▸ **Document extract**

It has been a very long time since I last posted. I have been down a long and harrowing road in that time, and I hope that there will be some peace for a time now. I was diagnosed with endometrial cancer this past December, and was operated on to remove my uterus, ovaries, fallopian tubes, cervix and 13 lymph nodes. The lymph nodes had to come out because of the size of the growth. By the time I was correctly diagnosed, the tumor was 13 cm wide. 13 cm. That might not mean a lot to many, but it equals a bit over 6 inches. In a 52 year old uterus. There shouldn't be 13 cm of anything in there at this age!
I was misdiagnosed for about a year by a doctor who was disinterested, at best, in my symptoms. He kept telling me they were normal peri-menopausal goings on, and not to fret, they would soon be over. I knew that the hemorrhagic bleeding and seeping of clear fluid was not normal for me. Fortunately, the type and grade of malignancy were both slow growing and non-aggressive, and that gave me a great chance to be saved. Indeed, I had the most wonderful surgeon in the world on my case, and I think between his skill and the tencacity of my primary care physician, who would not let me take the original quack's word for what was going on, my life was saved. I healed for a few weeks, then went for a course of Internal Brachytherapy, which is focused, internal radiation. My odds for recurrence are less than 5%.
The surgical techniques they have these days are really cool. The doctor made 6 small incisions in my abdomen and inserted laparoscopes through which he did almost all of the work. When everything was trimmed away and ready, they scooped everything they wanted to get rid of out of my vagina and away. No fuss, no muss. Healing takes half the time of conventional open surgery, and the pain is minimized (although by no means absent). The part of the whole experience that is the most fascinating is the effect that surgical menopause is having on me. I am both Dr. Jekyll and Mr. Hyde at times, the masks of Tragedy and Comedy, The ice queen and the devil, burning in hell. I am grateful to be alive, grateful to my good doctors, and my friends and family for their support.

Dataset records

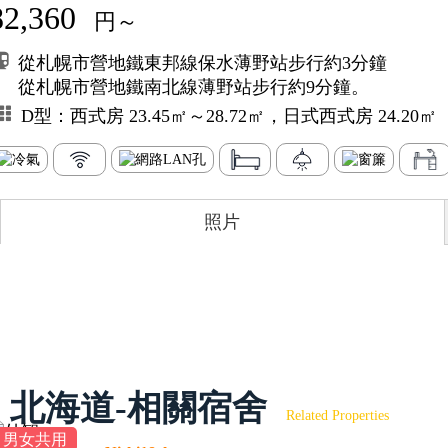
82,360
円～
從札幌市營地鐵東邦線保水薄野站步行約3分鐘
從札幌市營地鐵南北線薄野站步行約9分鐘。
D型：西式房 23.45㎡～28.72㎡，日式西式房 24.20㎡
照片
北海道-相關宿舍
Related Properties
男女共用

▸ **Questions**
(a) Rewrite the passage of the endometrial cancer post that begins at "The surgical techniques" and stops after "for their support.", putting "cuts" in place of "incisions".
(b) Write the next part of the endometrial cancer post, picking up after its last sentence.
These records come from a separate source.

▸ **Your responses**
(a)
The surgical techniques they have these days are really cool. The doctor made 6 small cuts in my abdomen and inserted laparoscopes through which he did almost all of the work. When everything was trimmed away and ready, they scooped everything they wanted to get rid of out of my vagina and away. No fuss, no muss. Healing takes half the time of conventional open surgery, and the pain is minimized (although by no means absent). The part of the whole experience that is the most fascinating is the effect that surgical menopause is having on me. I am both Dr. Jekyll and Mr. Hyde at times, the masks of Tragedy and Comedy, The ice queen and the devil, burning in hell. I am grateful to be alive, grateful to my good doctors, and my friends and family for their support.

(b)
Now here is the caveat: I am boiling inside with a seething, foetid anger, a rage that burns out of control at times over the stupidity of that goddamn imbecile for not recognizing my symptoms. If he had diagnosed me even 6 months earlier, I would not have had to go through radiation hell as I did. If he had done a simple, stupid biopsy a year earlier, I might not have lost my ovaries, because it would have been pre-cancerous cells they would have found, not a full blown fucking LAWN of malignancy. If I had listened to him and ignored the symptoms I might have bled to death (did I mention how anemic I was?) or I would be handed a death sentence somewhere down the road by a doctor who knew what they were talking about. If I had listened to him and been a good, obedient girl, I would be preparing to die right now. No one should die young from a disease that can be diagnosed as easily as this one. The tests are simple, and they don't lie. I want this doctor to squirm and suffer with the knowledge that he could have cost me my life. I believe he knows about it, too, not from me, but from my radiologist, who demanded to know who he was and where he practices. Maybe it will stop him from making the same mistake on another woman. Maybe they just pulled his license and left him for the dogs to devour. I don't really care which, as long as he doesn't ever do this to another woman. Damn his soul to agony forever.
As it stands right now, I go for my first follow up set of tests on June 15th. I am still scared, but not overly so. I believe it will be OK. I just wanted anyone who might stop by to know where life can go.
Don't take anything for granted. You never know when it could be taken from you. Cherish the small things, and hold your babies close to your hearts. Love like there is no tomorrow. Eat chocolate, and smile!